Snort is a free and open source network intrusion prevention system (NIPS) and network intrusion detection system (NIDS) and used all around the world. Snort's open source network-based intrusion detection system (NIDS) has the ability to perform real-time traffic analysis and packet logging on Internet Protocol (IP) networks. Snort performs protocol analysis, content searching, and matching. These basic services have many purposes including application-aware triggered quality of service, to de-prioritize bulk traffic when latency-sensitive applications are in use. Snort can be configured in three main modes: sniffer, packet logger, and network intrusion detection. In sniffer mode, the program will read network packets and display them on the console. In packet logger mode, the program will record packets to the disk. In intrusion detection mode, the program will monitor network traffic and analyze it against a rule set defined by the user. The program will then perform a specific action based on what has been identified (Source wikipedia).
A signature is defined as any detection method that relies on distinctive marks or characteristics being present in exploits. These signatures are specifically designed to detect known exploits as they contain distinctive marks; such as ego strings, fixed offsets, debugging information, or any other unique marking that may or may not be actually related to exploiting a vulnerability. In these type of detection systems, events are classified after the first detection, since actual public exploits are necessary for these type of detection systems to work. Anti-Virus companies utilize this type of technology for protecting their customers from virus outbreaks. As we have seen over the years, this type of protection has only limited protection capabilities since a signature can be written after a system is infected by a virus. (Source Snort)
Rules-based approaches have a different methodology for performing detection, they have the advantage of 0-day detection. So it makes rules-based approaches more enhanced.
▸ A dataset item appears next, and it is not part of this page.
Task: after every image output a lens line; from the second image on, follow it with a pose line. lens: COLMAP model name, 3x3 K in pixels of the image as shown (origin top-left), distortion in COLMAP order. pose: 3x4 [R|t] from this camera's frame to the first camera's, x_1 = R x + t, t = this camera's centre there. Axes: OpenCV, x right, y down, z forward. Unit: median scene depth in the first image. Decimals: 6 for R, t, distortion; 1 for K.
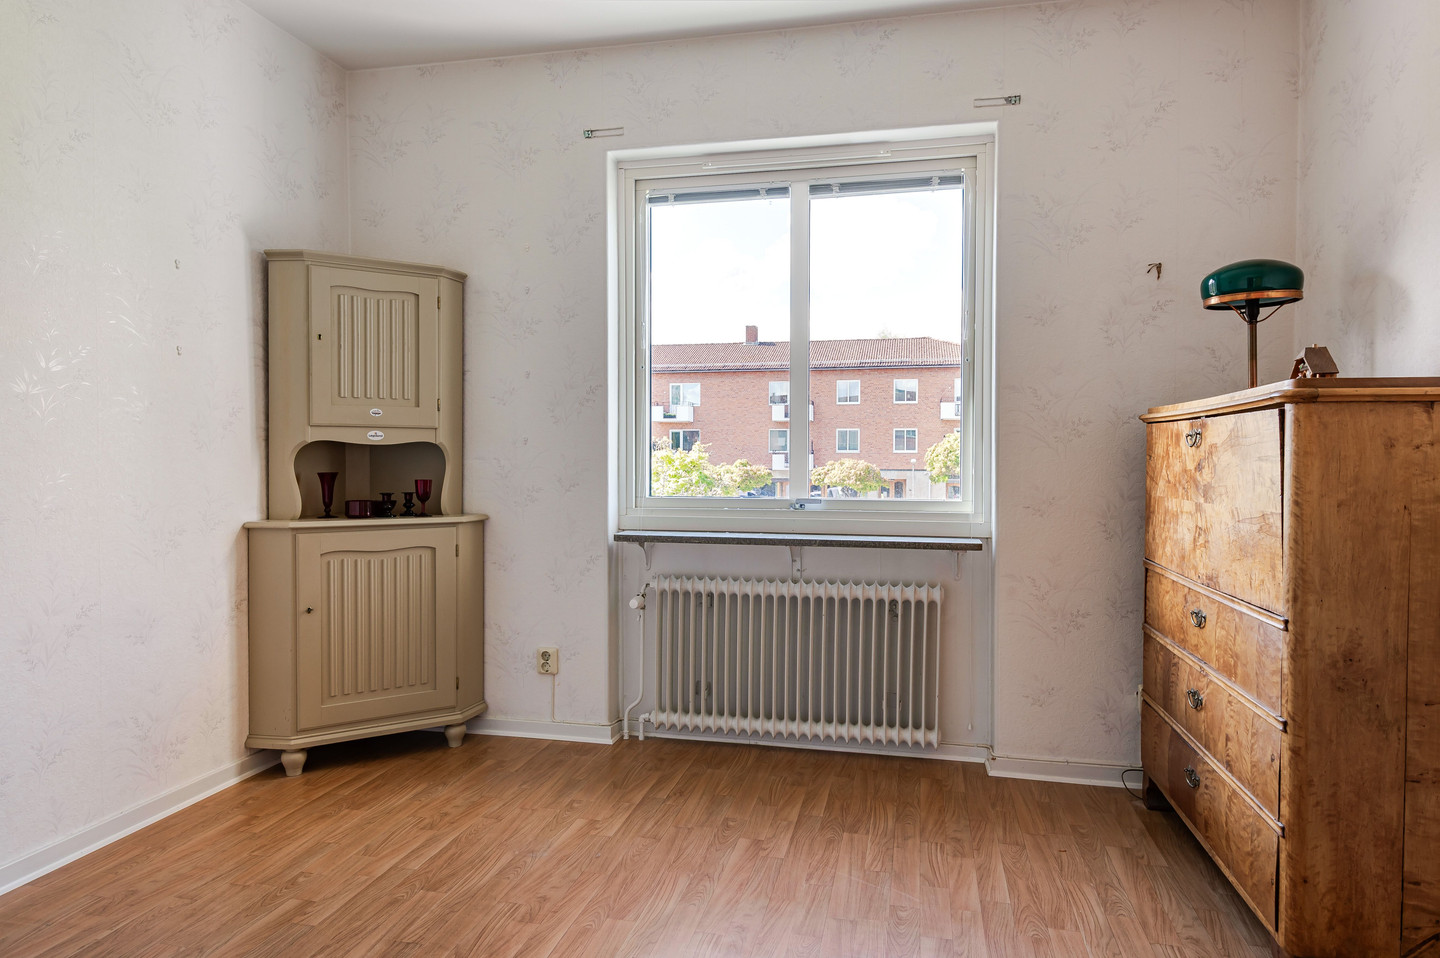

Unlike signatures, rules are based on detecting the actual vulnerability, not an exploit or a unique piece of data. Developing a rule requires a strong understanding of how the vulnerability actually works. (Source Snort).
Traditional signature-based IDS/IPSs are using signatures of attacks in order to detect these attacks. But, detecting only well-known attacks can not provide systems safe completely. An intelligent IDS/IPS must detect 0-day attacks.
Attacks are changed with little variations in time, so the attacks -which we call new- are actually not new, these attacks has little variation from older attacks, different but not much. Rules provide a flexible definition of attacks, so we can detect 0-day attacks which have little variation from older attacks.

There is one more thing about this topic. Attackers have developed new techniques to bypass IDS/IPS systems day by day. There are some tools to create some malicious network activity events, but these events seem to be produced by real users. Of course, in response to this,  IDS/IPS systems are being updated to recognize this type of attacks.